What you will do:
Copy out the allograft bone safety text below word for word.

Excerpted text:
____
Allograft bone is commonly used in various spinal surgeries. The large amount of recalled allograft tissue, particularly in recent years, has increased concerns regarding the safety of allograft bone for spinal surgery. An analysis of allograft recall and its safety in spinal surgery has not been reported previously.


To determine 1) the number and types of allograft recall and the reasons for recall, 2) the types of disease transmission to spine patients, and 3) assess the safety of allograft bone in spinal surgery.


Retrospective review.


A retrospective review of all Food and Drug Administration (FDA) data from 1994 to June 2007 was reviewed to determine the amount and types of recalled allograft tissue. The literature and data from the Center for Disease Control were reviewed to determine the number and types of disease transmissions from allograft bone that have occurred to spine surgery patients during the study period.


There were 59,476 musculoskeletal allograft tissue specimens recalled by FDA during the study period, which accounts for 96.5% of all allograft tissue recalled in the United States. Improper donor evaluation, contamination, and recipient infections are the main reasons for allograft recall. There has been one case of human immunodeficiency virus infection transmission to a spine surgery patient in 1988. This is the only reported case of viral transmission. There are no reports of bacterial disease transmission from the use of allograft bone to spine surgery patients.
____
Record set:

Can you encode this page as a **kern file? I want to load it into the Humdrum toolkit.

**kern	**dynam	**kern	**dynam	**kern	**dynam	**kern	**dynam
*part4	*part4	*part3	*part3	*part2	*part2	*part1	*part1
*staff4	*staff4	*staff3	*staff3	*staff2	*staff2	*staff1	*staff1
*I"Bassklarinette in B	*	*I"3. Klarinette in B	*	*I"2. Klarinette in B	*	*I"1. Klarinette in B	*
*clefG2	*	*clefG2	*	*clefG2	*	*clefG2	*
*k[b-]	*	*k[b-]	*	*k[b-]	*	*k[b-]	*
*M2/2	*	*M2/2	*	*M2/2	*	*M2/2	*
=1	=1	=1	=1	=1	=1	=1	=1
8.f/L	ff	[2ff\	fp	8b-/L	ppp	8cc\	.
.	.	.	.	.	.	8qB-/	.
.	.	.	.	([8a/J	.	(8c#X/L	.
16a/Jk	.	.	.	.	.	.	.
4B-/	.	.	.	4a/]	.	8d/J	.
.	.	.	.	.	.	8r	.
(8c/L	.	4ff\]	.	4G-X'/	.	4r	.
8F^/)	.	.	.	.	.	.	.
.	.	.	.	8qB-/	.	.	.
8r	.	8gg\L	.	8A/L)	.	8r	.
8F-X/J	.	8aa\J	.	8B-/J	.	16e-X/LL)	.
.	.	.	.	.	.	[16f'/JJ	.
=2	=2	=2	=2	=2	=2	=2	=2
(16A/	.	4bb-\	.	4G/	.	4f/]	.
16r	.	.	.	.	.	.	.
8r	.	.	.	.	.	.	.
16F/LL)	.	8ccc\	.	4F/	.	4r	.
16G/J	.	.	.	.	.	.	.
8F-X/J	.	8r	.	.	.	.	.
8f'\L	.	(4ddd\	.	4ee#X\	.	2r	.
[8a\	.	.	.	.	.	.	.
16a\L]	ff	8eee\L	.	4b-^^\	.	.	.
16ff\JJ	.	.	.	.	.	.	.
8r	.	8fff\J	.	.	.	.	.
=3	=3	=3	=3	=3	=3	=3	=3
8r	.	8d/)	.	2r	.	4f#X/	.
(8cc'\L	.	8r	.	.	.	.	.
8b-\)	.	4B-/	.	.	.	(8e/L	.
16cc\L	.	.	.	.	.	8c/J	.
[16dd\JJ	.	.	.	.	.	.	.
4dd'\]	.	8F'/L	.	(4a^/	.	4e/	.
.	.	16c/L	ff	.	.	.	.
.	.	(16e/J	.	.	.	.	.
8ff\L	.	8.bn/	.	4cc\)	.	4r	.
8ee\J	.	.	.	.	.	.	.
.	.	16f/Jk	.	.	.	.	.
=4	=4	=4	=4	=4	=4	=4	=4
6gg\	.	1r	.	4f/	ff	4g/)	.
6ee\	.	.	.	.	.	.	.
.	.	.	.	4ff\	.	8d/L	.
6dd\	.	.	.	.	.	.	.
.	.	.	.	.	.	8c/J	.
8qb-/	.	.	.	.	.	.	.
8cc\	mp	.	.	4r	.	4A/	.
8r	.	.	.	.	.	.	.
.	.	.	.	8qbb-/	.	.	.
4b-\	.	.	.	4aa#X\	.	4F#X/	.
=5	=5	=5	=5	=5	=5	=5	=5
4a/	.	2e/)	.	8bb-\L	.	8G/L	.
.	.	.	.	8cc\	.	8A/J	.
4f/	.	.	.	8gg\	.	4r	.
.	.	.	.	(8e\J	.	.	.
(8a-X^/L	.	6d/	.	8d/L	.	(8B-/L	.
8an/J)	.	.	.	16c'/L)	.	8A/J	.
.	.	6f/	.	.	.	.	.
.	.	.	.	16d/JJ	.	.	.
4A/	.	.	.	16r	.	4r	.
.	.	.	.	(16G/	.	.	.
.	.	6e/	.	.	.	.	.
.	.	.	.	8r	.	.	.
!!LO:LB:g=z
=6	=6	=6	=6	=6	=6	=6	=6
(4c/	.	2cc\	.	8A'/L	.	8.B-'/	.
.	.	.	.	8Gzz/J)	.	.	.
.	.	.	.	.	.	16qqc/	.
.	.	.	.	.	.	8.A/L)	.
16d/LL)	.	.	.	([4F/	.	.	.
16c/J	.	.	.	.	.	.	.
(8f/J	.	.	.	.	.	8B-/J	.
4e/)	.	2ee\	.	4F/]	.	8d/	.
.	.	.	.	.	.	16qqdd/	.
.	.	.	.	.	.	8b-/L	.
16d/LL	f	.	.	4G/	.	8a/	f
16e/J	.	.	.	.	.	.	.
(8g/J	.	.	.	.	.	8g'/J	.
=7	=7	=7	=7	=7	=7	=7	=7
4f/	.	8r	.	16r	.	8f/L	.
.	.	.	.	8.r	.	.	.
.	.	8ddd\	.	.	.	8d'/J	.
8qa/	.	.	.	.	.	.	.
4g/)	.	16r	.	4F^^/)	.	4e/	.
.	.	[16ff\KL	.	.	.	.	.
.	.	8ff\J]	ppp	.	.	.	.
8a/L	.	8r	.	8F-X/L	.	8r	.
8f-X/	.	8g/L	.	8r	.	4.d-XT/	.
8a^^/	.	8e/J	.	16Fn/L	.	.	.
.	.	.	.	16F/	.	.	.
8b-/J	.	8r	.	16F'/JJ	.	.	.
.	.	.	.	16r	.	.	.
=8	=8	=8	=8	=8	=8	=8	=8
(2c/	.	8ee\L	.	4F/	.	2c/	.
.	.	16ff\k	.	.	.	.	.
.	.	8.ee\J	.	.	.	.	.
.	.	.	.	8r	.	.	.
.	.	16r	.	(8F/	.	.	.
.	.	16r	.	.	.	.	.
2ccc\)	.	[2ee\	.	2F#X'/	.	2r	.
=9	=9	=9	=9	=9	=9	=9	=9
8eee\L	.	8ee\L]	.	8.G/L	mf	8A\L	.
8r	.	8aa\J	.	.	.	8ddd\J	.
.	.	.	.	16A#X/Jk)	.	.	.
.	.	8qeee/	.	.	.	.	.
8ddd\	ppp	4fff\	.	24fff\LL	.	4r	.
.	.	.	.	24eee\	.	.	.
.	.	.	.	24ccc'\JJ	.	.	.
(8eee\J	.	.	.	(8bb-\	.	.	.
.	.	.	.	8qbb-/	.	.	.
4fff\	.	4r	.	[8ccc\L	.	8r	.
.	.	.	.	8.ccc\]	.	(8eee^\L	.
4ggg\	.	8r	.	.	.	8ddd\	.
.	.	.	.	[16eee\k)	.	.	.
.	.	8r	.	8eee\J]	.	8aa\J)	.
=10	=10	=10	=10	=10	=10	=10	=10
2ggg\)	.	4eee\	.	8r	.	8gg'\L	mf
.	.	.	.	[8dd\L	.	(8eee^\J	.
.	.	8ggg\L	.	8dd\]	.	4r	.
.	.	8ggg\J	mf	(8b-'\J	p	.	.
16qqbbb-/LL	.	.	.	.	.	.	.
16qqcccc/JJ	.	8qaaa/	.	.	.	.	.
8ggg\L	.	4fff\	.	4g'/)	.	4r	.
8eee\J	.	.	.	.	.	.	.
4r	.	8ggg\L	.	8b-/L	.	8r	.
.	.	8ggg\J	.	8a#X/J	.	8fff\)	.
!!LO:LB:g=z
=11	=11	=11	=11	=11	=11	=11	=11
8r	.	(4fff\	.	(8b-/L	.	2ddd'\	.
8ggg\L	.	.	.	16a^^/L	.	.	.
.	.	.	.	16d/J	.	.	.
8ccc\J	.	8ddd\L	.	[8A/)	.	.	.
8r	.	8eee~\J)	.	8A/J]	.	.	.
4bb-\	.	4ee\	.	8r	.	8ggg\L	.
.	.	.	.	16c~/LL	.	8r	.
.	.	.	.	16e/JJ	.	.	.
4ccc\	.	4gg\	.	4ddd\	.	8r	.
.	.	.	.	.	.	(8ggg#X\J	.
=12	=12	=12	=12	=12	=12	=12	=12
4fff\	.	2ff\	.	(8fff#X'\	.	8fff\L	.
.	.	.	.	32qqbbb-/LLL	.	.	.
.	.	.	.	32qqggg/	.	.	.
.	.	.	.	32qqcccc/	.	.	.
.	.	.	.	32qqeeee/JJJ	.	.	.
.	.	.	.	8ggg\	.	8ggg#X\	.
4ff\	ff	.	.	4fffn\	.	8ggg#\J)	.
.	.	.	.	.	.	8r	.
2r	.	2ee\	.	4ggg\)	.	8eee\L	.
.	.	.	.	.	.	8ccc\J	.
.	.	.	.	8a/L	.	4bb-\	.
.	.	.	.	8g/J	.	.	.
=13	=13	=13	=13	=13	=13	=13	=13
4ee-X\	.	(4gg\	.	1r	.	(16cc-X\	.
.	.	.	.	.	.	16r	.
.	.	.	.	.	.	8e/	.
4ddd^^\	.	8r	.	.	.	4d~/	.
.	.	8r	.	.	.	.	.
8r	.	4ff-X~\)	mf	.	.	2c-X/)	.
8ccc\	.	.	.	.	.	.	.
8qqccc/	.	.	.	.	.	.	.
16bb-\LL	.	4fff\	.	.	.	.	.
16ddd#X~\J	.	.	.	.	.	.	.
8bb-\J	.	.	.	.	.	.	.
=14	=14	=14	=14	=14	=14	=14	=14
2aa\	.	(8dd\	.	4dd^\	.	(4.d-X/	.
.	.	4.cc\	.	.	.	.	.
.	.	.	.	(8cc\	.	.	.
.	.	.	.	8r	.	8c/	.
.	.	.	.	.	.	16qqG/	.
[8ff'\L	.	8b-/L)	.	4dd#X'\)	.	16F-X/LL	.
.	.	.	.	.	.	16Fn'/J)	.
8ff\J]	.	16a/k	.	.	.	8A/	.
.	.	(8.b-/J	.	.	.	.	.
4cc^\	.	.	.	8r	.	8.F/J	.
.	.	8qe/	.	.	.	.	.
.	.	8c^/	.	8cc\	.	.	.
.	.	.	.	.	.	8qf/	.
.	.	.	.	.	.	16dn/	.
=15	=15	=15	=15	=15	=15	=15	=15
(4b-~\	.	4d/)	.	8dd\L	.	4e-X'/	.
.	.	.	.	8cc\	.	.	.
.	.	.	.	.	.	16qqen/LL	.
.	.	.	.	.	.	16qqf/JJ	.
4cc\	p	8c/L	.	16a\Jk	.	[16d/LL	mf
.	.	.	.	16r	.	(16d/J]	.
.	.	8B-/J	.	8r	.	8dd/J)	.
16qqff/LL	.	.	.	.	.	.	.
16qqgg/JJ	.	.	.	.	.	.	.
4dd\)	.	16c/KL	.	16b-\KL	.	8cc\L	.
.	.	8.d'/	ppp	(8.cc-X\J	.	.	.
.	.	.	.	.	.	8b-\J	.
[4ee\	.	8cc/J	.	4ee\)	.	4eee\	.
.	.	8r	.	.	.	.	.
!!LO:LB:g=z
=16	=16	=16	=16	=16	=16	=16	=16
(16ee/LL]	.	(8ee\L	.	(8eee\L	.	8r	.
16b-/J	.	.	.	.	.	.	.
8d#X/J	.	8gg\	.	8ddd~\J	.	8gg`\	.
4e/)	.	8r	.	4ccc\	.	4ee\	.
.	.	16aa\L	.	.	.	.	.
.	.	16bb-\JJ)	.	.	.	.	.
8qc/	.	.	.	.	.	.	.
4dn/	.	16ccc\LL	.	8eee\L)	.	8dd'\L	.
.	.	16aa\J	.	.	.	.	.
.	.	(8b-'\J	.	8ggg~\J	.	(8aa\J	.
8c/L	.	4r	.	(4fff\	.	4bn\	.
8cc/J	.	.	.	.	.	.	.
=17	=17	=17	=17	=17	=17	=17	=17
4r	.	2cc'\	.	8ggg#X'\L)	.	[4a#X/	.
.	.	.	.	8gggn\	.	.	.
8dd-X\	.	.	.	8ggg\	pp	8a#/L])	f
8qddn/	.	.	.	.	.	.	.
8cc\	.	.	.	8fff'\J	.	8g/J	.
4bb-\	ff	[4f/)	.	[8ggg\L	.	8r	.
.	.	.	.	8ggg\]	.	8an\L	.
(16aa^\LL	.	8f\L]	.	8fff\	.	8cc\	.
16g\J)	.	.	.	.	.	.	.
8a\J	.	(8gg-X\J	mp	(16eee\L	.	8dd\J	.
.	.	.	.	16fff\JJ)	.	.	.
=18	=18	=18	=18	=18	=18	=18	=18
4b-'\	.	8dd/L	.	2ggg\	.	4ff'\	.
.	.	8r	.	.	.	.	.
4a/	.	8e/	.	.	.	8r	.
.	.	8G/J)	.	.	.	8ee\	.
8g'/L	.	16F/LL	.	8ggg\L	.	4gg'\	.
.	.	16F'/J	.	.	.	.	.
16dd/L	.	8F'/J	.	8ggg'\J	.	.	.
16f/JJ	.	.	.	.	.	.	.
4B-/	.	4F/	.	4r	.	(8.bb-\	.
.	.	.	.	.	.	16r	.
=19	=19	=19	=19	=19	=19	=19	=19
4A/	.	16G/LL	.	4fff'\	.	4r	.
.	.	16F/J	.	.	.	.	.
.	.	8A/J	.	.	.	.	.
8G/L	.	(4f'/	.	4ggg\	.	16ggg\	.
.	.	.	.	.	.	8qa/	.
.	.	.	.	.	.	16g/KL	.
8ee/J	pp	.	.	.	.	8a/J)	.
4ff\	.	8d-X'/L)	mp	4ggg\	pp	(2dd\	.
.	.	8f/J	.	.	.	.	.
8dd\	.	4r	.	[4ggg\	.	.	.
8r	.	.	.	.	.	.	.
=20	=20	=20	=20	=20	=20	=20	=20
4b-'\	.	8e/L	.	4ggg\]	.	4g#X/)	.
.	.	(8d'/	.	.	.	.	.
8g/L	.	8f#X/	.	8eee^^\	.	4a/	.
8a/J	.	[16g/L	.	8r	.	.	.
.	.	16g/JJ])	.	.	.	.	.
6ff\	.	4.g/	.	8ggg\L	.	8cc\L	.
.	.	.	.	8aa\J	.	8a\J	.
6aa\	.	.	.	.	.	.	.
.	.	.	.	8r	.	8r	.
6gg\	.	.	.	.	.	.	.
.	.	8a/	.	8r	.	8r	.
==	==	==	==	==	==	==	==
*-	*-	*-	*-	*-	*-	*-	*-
____
Exercise result:
Allograft bone is commonly used in various spinal surgeries. The large amount of recalled allograft tissue, particularly in recent years, has increased concerns regarding the safety of allograft bone for spinal surgery. An analysis of allograft recall and its safety in spinal surgery has not been reported previously.


To determine 1) the number and types of allograft recall and the reasons for recall, 2) the types of disease transmission to spine patients, and 3) assess the safety of allograft bone in spinal surgery.


Retrospective review.


A retrospective review of all Food and Drug Administration (FDA) data from 1994 to June 2007 was reviewed to determine the amount and types of recalled allograft tissue. The literature and data from the Center for Disease Control were reviewed to determine the number and types of disease transmissions from allograft bone that have occurred to spine surgery patients during the study period.


There were 59,476 musculoskeletal allograft tissue specimens recalled by FDA during the study period, which accounts for 96.5% of all allograft tissue recalled in the United States. Improper donor evaluation, contamination, and recipient infections are the main reasons for allograft recall. There has been one case of human immunodeficiency virus infection transmission to a spine surgery patient in 1988. This is the only reported case of viral transmission. There are no reports of bacterial disease transmission from the use of allograft bone to spine surgery patients.